The EPFO database of establishments is categorised based on their broad economic activity at the time of registration. Certain establishments can file their returns from the corporate headquarters. In this context it is observed from the state‐wise comparison that the top 3 states having the highest number of new subscribers are Maharashtra (accounting for over 25%), Karnataka and Tamil Nadu which account for nearly 45% of the net new payrolls. The economic activity‐wise data shows that the top 3 best performing economic activities are Expert Services, Building & Construction Industry and Engineers & Contractors, accounting for 72% of the net new subscribers. The Expert Services alone account for around 55% of the total subscribers. More work is required to categorise these establishments using the National Industrial Classification (NIC) code based on their major economic activity.

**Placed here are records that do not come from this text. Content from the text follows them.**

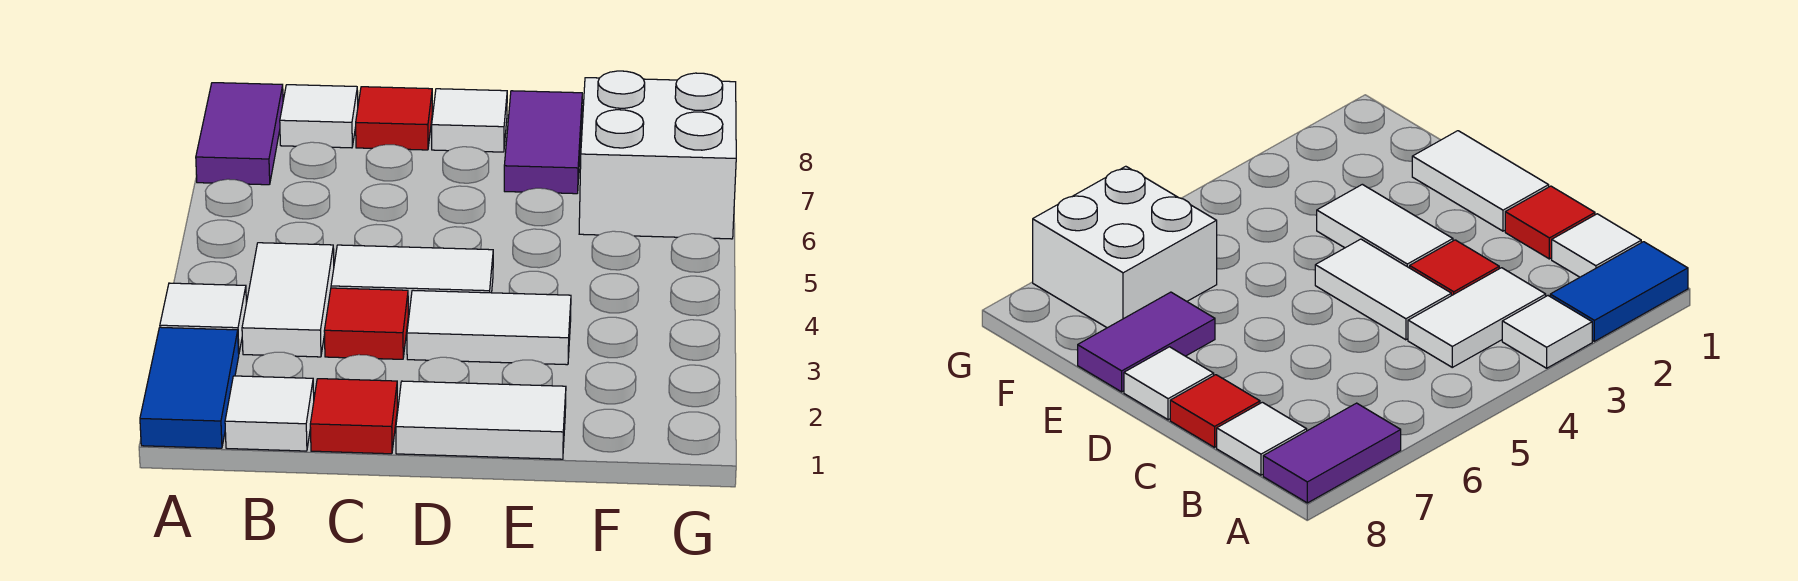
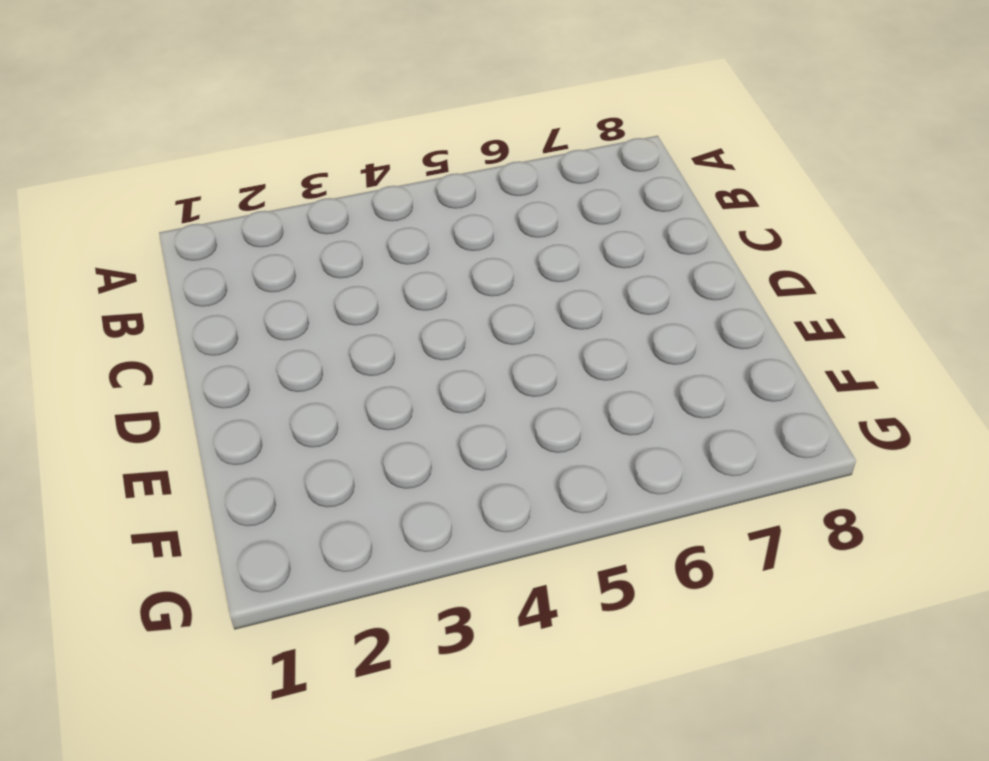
none -> blue tile A1:A2 level 1
none -> white tile A3 level 1
none -> purple tile A7:A8 level 1

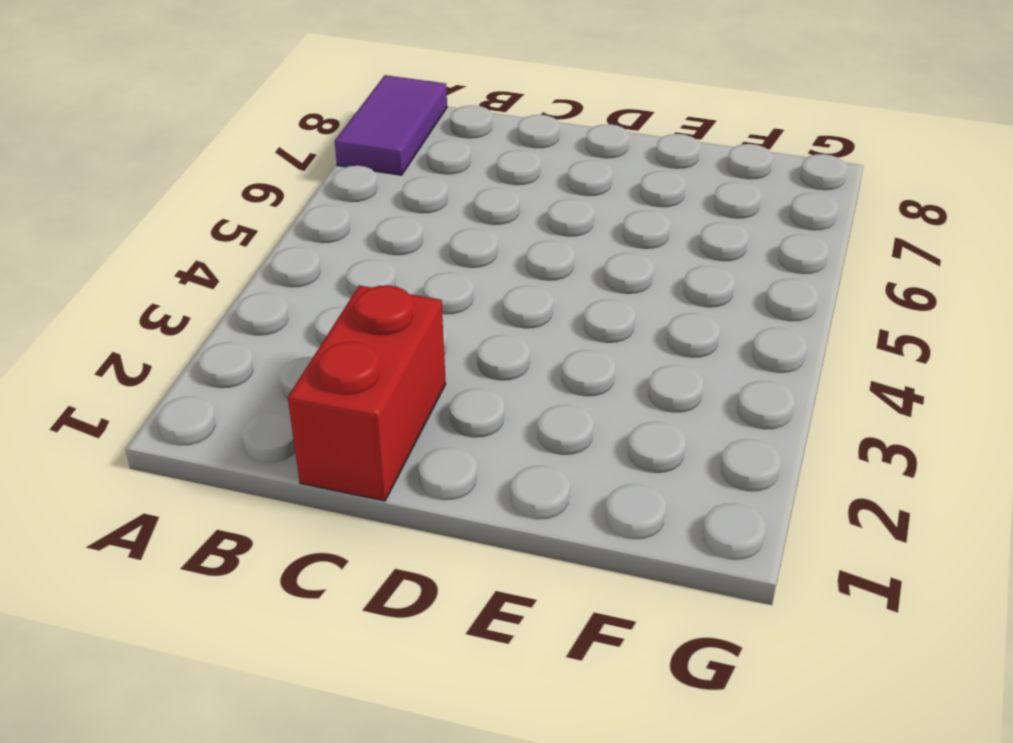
red brick C1:C2 level 1 -> red tile C1 level 1
none -> blue tile A1:A2 level 1
none -> white tile A3 level 1
none -> white tile B1 level 1

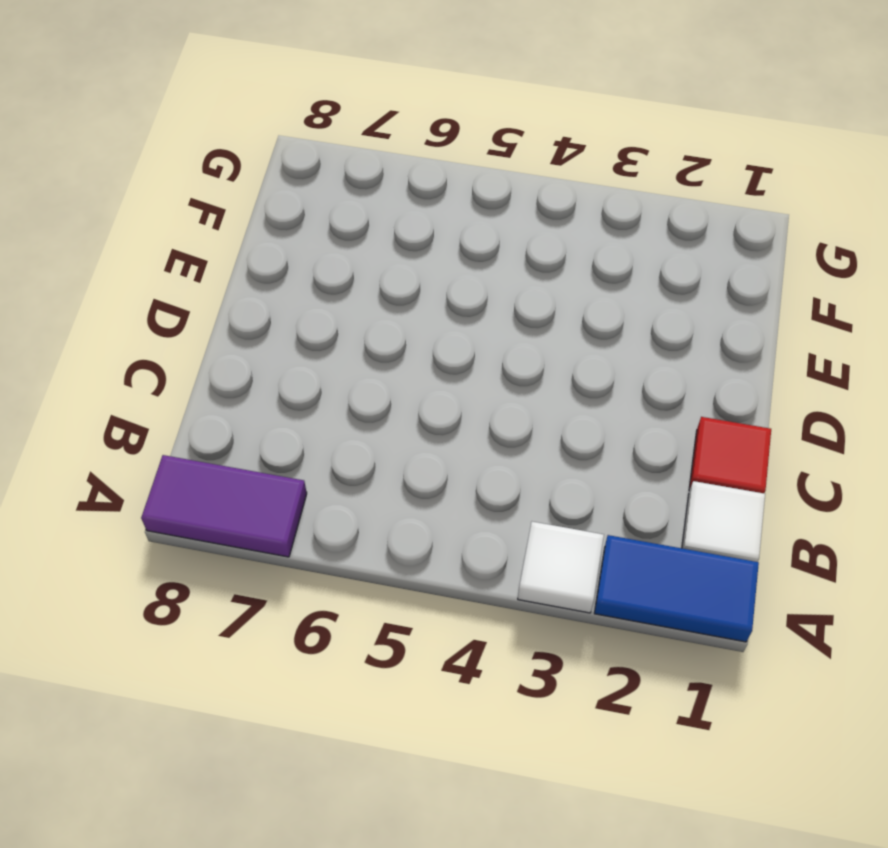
none -> white tile B3:B4 level 1
none -> white tile B8 level 1
none -> red tile C3 level 1

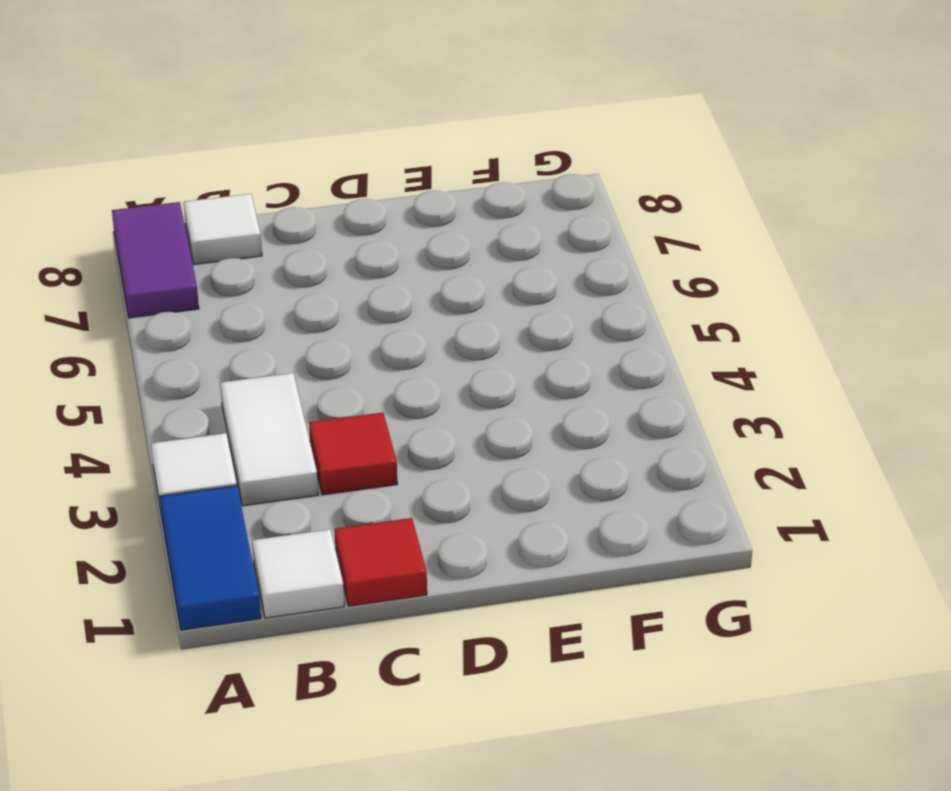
none -> white tile C4:D4 level 1
none -> red tile C8 level 1
none -> white tile D1:E1 level 1

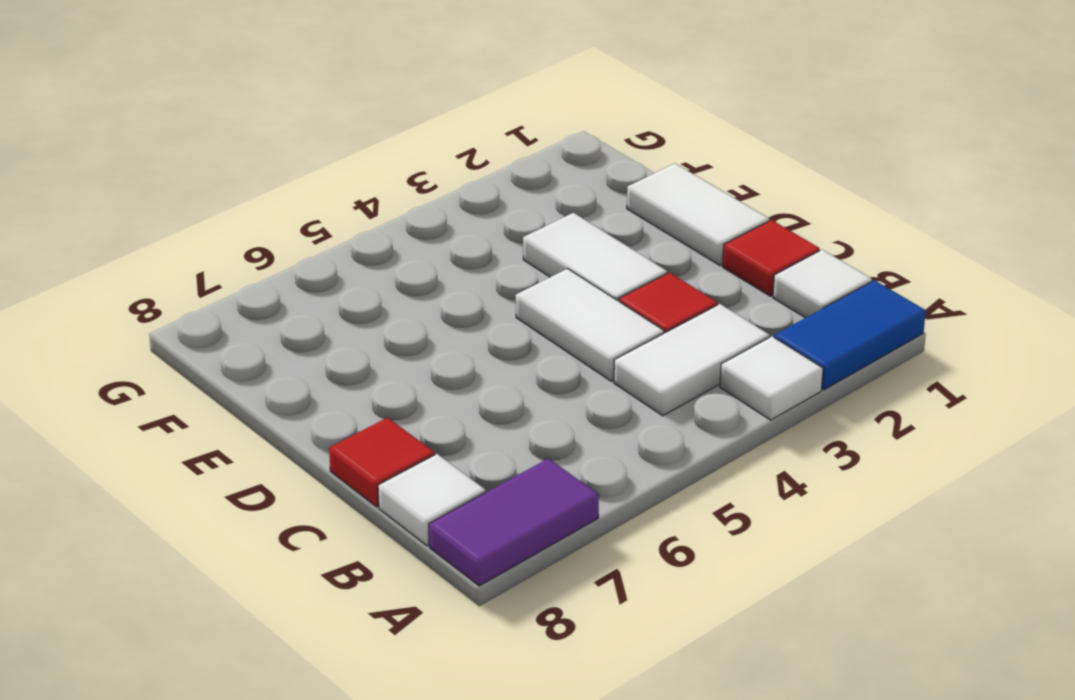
none -> white tile D8 level 1
none -> purple tile E7:E8 level 1
none -> white brick F6:G7 level 1

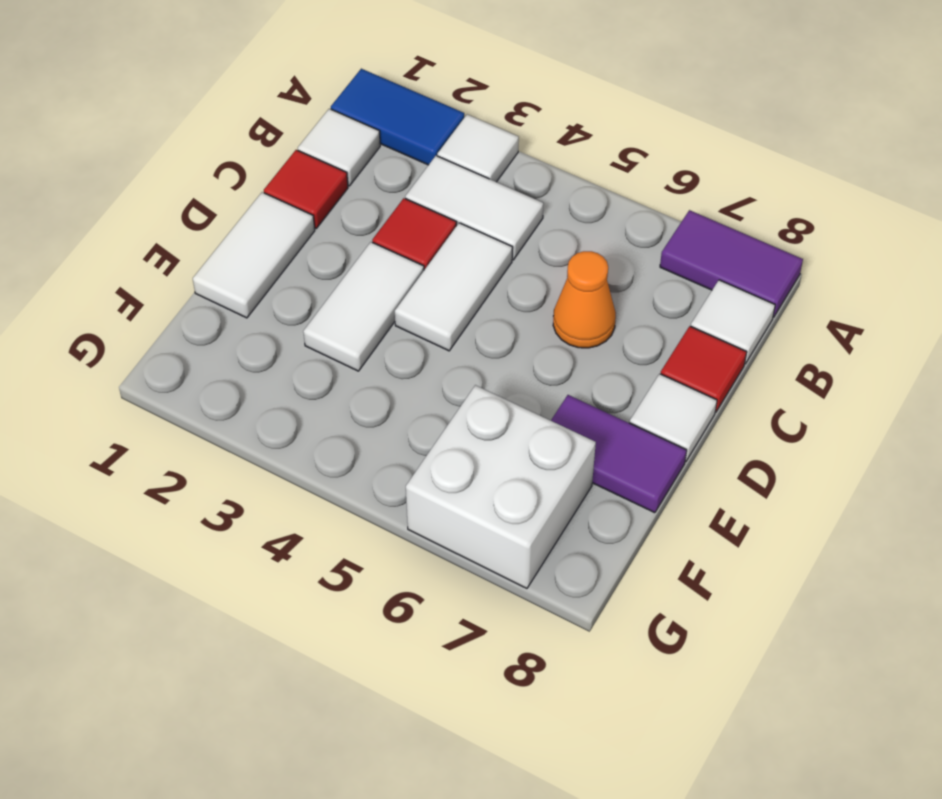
orange cone C6 level 1 -> none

For understanding the economic impact of employment from the establishment perspective, the Economic Census (EC) gives an overall view of the economic distribution of establishments based on the employment size. As per the last Economic Census conducted in 2013, there were 5.85 crore establishments employing around 12.8 crore workers. Around 95.5% of these establishments were having 1‐5 workers, 3.13% establishments had 6‐9 workers, and 1.37% employed 10 or more workers. MoSPI is initiating the process for the next Economic Census in 2019 where these figures will not only be updated but the feasibility of geotagging the establishments visited is being explored for evidence based policy initiatives. From the household perspective, MoSPI has also conducted the Periodic Labour Force Survey since 2017 and will give estimates of the labour force, employment and unemployment from the household approach.
In addition, NITI Aayog, MOSPI and the Ministry of Labour and Employment are working in close coordination to work out methodologies for capturing information on employment from various other sources like professional bodies, regulatory institutions, income tax etc both from the establishment perspective as well as the individual professional perspective. The Ministry of Labour and Employment is also conducting a survey on MUDRA beneficiaries to get an assessment of the employment generated through such entrepreneurial endeavours. These initiatives will complement the reporting of employment through administrative sources like the EPFO, ESIC and the NPS for a more holistic approach to measuring employment from different perspectives.